Extracted text -
_ _ _
Alzheimer's amyloid-beta peptide inhibits sodium/calcium exchange measured in rat and human brain plasma membrane vesicles

Na+/Ca2+ exchange activity was measured by monitoring vesicular Ca2+ content after incubation in buffers containing Ca-45(2+). When Na+-loaded vesicles were placed into Na+-free buffer, vesicular Ca2+ content increased rapidly and reached a plateau after two to three minutes. Only preaggregated amyloid-beta(1-40) (A beta(1-40)) and A beta(25-35) reduced vesicular Ca2+ content. Both peptides produced a maximal reduction in Ca2+ content of approximately 50%. The peptides reduced Ca2+ content with similar potency and half maximal effects were seen at less than 10 mu M for A beta(25-35). Calcium-loaded vesicles mediate a rapid Ca2+/Ca2+ exchange, which also was inhibited by aggregated A beta(25-35). Aggregated A beta(25-35) did not affect the passive Ca2+ permeability of the vesicles. Aggregated A beta(25-35) reduced Ca2+ content in plasma membrane vesicles isolated from normal and Alzheimer's disease frontal cortex with less potency but the same efficacy as seen in rat brain. Aggregated A beta(25-35) did not produce nonspecific effects on vesicle morphology such as clumping or loss of intact vesicles. When placed in the buffer used to measure Ca2+ content, Congo Red at molar ratios of less than one blocked the inhibitory effect of preaggregated A beta(25-35). When added in equimolar concentrations to Freshly dissolved and unaggregated A beta(25-35), Congo Red also was effective at blocking the inhibitory effect on Ca2+ content. In contrast, vitamin E (antioxidant) and N-tert-butyl-a-phenylnitrone (spin trapping agent) failed to block the inhibitory action of aggregated A beta(25-35). The exact mechanisms of A beta-induced neurotoxicity in cell culture has yet to be solved. Accumulation of free radicals play a necessary role, but disruptions of Ca2+ homeostasis are also important. The data presented here are consistent with a proposed mechanism where aggregated A beta peptides directly interact with hydrophobic surfaces of the exchanger protein and/or lipid bilayer and interfere with plasma membrane Ca2+ transport. (C) 1997 IBRO. Published by Elsevier Science Ltd.
_ _ _
Information provided -

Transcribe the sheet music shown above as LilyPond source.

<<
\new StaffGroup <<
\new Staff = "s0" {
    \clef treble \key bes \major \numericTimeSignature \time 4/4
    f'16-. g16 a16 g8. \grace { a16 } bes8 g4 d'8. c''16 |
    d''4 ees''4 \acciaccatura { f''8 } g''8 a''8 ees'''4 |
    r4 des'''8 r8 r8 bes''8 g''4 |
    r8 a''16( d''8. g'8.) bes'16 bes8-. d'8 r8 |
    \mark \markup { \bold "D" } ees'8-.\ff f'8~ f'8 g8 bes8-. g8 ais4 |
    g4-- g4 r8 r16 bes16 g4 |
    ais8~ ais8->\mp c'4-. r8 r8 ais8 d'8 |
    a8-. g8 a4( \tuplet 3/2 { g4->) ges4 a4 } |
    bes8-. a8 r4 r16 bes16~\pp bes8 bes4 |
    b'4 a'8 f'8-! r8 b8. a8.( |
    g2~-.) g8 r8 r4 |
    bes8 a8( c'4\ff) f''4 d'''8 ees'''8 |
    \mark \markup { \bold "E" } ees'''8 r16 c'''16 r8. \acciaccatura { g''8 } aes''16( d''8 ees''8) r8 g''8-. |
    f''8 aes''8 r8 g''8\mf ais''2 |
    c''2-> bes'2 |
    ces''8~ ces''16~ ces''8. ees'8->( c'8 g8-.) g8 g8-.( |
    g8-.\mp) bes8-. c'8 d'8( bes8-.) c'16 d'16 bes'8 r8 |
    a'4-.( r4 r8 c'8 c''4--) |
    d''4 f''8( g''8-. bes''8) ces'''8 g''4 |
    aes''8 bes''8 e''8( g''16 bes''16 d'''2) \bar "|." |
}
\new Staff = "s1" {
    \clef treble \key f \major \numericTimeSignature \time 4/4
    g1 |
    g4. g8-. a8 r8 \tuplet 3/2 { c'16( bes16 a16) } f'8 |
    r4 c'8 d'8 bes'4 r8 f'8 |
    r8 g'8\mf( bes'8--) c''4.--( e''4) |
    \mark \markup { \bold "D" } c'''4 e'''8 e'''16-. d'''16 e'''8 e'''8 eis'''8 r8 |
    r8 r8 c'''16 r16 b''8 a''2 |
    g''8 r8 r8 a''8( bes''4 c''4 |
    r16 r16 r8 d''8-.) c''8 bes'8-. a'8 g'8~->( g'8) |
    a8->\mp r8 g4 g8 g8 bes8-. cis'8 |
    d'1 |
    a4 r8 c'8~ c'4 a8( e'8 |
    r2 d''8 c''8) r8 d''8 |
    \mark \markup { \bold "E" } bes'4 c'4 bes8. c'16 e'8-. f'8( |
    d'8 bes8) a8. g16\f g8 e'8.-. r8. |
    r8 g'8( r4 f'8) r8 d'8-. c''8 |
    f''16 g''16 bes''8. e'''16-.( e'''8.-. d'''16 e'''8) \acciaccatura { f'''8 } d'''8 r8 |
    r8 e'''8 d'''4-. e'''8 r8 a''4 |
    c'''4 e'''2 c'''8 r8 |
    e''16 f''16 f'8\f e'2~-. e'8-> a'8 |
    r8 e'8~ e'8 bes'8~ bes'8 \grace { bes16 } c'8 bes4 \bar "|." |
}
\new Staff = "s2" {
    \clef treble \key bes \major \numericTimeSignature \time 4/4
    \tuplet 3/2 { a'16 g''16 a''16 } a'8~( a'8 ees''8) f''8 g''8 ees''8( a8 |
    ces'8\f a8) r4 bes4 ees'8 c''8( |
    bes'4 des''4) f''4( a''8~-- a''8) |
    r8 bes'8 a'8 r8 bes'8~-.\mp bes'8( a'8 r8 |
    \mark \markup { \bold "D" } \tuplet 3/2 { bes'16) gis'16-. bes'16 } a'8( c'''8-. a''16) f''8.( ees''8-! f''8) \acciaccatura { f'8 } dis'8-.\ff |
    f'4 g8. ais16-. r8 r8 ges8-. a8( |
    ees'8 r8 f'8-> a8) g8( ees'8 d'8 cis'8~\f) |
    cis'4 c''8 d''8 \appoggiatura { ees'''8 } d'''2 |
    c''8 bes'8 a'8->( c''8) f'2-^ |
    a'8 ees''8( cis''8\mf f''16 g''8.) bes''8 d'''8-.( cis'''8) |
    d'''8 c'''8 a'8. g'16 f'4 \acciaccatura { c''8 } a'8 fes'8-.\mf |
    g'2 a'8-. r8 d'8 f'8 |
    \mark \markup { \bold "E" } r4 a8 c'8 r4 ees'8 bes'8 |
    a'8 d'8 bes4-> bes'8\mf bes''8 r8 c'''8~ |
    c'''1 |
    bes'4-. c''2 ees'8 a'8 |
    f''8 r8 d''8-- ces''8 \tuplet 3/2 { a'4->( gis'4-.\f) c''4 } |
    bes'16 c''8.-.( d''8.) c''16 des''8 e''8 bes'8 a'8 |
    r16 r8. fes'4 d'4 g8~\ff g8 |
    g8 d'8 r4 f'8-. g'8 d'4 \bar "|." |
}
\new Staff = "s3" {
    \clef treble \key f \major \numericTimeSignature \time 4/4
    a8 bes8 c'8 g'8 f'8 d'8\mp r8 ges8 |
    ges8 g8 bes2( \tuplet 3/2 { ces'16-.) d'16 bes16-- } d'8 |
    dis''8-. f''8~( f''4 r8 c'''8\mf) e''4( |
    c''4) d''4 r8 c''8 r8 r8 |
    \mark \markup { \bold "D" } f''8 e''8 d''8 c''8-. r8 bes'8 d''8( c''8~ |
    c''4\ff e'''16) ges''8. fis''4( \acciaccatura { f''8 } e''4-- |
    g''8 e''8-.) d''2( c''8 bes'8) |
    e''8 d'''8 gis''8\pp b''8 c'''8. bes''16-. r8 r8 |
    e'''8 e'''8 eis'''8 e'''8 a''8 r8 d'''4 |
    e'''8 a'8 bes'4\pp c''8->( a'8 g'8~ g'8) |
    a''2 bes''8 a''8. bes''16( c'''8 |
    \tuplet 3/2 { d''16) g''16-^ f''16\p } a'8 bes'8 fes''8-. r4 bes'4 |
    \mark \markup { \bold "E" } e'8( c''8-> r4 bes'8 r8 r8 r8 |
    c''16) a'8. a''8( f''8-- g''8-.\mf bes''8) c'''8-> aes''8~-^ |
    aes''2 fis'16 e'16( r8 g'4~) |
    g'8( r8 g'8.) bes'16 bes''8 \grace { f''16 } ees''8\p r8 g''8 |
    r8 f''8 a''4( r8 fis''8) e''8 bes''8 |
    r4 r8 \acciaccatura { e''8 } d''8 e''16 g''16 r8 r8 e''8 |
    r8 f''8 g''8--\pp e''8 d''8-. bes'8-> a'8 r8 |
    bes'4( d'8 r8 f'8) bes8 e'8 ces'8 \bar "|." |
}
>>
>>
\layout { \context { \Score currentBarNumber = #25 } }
_ _ _
What the task requires -
Answer from the abstract on amyloid-beta and sodium/calcium exchange:
(a) After Na+-loaded vesicles were placed into Na+-free buffer, how long did vesicular Ca2+ content take to reach a plateau?
(b) What maximal reduction in Ca2+ content did both peptides produce?
(c) Which two agents failed to block the inhibitory action of aggregated A beta(25-35)?

Answer to the problem -
(a) Two to three minutes.
(b) Approximately 50%.
(c) Vitamin E and N-tert-butyl-a-phenylnitrone.